Dokumentationen haben, wie Theaterstücke auch, einen Spannungsbogen. Zumindest die Guten. Am Ende geht man mit einem Gefühl hinaus, an etwas teilgenommen, vielleicht sogar etwas erlebt zu haben. Soviel vorweg: „Überleben“ schafft das nicht.
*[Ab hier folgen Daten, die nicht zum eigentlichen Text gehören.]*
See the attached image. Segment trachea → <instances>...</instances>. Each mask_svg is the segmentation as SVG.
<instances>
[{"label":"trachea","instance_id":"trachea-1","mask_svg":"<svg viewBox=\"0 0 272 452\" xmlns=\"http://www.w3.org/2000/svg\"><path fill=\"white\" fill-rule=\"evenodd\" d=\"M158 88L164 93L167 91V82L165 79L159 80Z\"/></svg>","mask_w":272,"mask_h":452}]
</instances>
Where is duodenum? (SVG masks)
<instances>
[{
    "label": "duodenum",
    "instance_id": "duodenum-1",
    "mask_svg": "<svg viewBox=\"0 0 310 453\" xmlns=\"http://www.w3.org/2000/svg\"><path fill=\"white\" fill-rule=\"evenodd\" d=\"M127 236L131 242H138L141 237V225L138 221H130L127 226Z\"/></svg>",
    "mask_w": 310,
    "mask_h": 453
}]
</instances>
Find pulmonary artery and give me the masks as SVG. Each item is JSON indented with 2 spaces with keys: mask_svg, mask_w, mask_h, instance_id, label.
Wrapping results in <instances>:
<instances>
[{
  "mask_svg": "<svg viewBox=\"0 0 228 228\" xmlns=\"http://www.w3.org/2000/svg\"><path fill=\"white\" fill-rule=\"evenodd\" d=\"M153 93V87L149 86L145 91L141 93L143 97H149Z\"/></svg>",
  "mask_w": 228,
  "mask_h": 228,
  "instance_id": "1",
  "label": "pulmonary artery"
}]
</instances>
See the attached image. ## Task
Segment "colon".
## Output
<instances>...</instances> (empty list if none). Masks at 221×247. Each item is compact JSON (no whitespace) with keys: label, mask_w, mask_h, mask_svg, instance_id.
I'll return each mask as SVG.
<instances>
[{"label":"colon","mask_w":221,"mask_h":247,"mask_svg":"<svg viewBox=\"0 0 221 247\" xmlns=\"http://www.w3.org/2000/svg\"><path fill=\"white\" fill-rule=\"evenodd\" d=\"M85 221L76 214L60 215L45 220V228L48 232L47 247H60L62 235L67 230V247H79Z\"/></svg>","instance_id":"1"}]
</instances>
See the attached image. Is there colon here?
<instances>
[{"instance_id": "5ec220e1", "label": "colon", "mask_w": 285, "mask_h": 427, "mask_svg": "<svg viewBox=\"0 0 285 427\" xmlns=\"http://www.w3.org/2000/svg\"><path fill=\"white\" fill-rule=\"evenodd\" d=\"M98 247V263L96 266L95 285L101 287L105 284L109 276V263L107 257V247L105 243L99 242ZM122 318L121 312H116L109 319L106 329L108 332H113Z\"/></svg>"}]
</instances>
Zugutehalten kann man der Produktion, die am vergangenen Samstag ihre Premiere im Staatstheater Oldenburg feierte, dass sie sich behutsam mit ihrem Thema auseinandersetzt. Es geht um nicht weniger als die weitreichenden Folgen, die die Taten des Serienmörders Niels Högel nach sich ziehen. Bekanntlich tötete er viele Patienten im Rahmen seiner Tätigkeit als Pfleger in Oldenburg und Delmenhorst. Der Text von „Überleben“ besteht komplett aus Interviewaussagen, also aus den tatsächlich gesprochenen Worten Betroffener, die über ihr eigenes Schicksal, über die Folgen des Falls und über mögliche Verarbeitungsmechanismen reden. Zwischendurch nehmen sich die Akteure die Zeit (und das Licht), um mit dem Publikum zu sprechen. Fragen zu stellen wie: „Wie haben Sie den Fall verfolgt?“ oder „Was wäre ein mögliches Mahn- oder Denkmal?“

Um es zu verdeutlichen: Skandalisiert wird in dem Stück nicht, vielmehr gehen alle Beteiligten mit der größtmöglichen Pietät vor. Dafür muss man „Überleben“ loben. Ein gutes Theaterstück wird es dadurch jedoch nicht. Es mag schwierig gewesen sein, die Textgrundlage in eine dramaturgische Form zu bringen, die eine stringente Geschichte erzählt. So bleiben vor allem vier größere Monologe, jeder Schauspieler bekommt einen, die schlicht willkürlich verharren und ohne größeres Motto aneinander gereiht wirken.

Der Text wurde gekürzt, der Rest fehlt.